## TEXT SEGMENT:
☆ ☆ ☆ ☆

Problems pyenv solves:

  • Installing different python versions
  • Using different python versions in different contexts

How do pyenv and pip interact?

Pyenv and pip complement each other. You can consider pyenv being a container/shell for pip. Pip installs packages for the current python version, whatever pyenv sets it to. In fact, pip commands from two environments are different binaries and do not know each other.

Conda

You may know this tool under different names - Anaconda or miniconda.

Once the scientific community started using python seriously, requirements for package management tools in python land increased. More specifically, python became too slow for some pure computational workloads so numpy and scipy were born. These libraries are not really written in python. They are written in C and just wrapped as a python library.

Compiling such libraries brings a set of challenges1 since they (more or less) have to be compiled on your machine for maximum performance and proper linking with libraries like glibc.

Conda was introduced as an all-in-one solution to manage python environments for the scientific community.

It took a different approach. Instead of using a fragile process of compiling libraries on your machine, libraries are precompiled and just downloaded when you request them. Unfortunately, the solution comes with a caveat - conda does not use PyPI, the most popular index of python packages.

☆ ☆ ☆ ☆

## INFORMATION SUPPLIED:
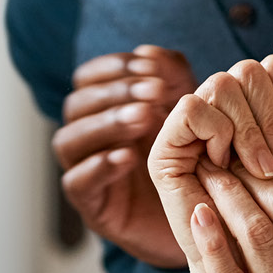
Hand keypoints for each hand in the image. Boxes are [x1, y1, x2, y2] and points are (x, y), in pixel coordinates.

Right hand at [53, 45, 194, 267]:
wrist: (202, 221)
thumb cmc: (193, 161)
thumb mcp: (188, 113)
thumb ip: (173, 78)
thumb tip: (150, 51)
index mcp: (105, 110)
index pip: (89, 77)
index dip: (114, 68)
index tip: (149, 67)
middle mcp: (88, 137)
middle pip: (77, 105)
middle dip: (115, 94)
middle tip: (153, 93)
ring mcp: (85, 172)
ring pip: (69, 140)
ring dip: (105, 124)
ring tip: (145, 119)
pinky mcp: (92, 208)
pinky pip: (77, 183)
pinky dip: (98, 167)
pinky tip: (128, 158)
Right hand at [148, 44, 272, 270]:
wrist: (252, 267)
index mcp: (252, 106)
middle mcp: (219, 110)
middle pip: (248, 70)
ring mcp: (191, 128)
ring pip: (221, 84)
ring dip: (250, 128)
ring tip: (263, 170)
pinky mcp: (165, 149)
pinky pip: (191, 109)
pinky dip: (217, 132)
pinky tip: (224, 164)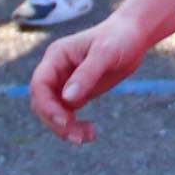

☆ ☆ ☆ ☆

## PARTS OF THE EXERCISE:
a: In the text on Python environment tools, start at the words "Pyenv and pip complement" and stop after "know each other.". Reproduce that span verbatim.
b: According to the text on Python environment tools, which package index does conda not use?
c: Extend the text on Python environment tools, beginning immediately after its final sentence.

## PER-TASK ANSWERS:
a:
Pyenv and pip complement each other. You can consider pyenv being a container/shell for pip. Pip installs packages for the current python version, whatever pyenv sets it to. In fact, pip commands from two environments are different binaries and do not know each other.

b: PyPI, the most popular index of Python packages.

c:
Conda has its own package index with multiple channels (anaconda channel is maintained by the creators of conda and the most reliable one). Anaconda channel isn’t as complete as PyPI and packages that do exist in both places are often few versions behind the PyPI. Other channels update packages faster, but I strongly suggest checking who maintains respective packages (often not library authors!).

Altogether, Conda is tackling these problems:

  • Managing different python versions
  • Managing different environments
  • Installing python packages
  • Compiling and installing non-python packages (think OpenSSL, CUDA drivers, etc.)

What are anaconda and miniconda?

Anaconda and miniconda are different distributions for conda tools. Miniconda aims to be as minimal as possible - it installs just python and the conda tool. Anaconda installs additional 160+ packages often used in data science workflows.

If you want a tight control of the environment you run, I suggest installing miniconda and building the environment with a bottom-up approach.

How does conda interact with pip and other tools?

Conda is a very powerful tool. It tackles many problems so it often clashes with other tools in some axes. It is possible to make conda work with other tools (with pipenv for example), but it requires deeper understanding of both tools, the python package loading, and is not something used very often.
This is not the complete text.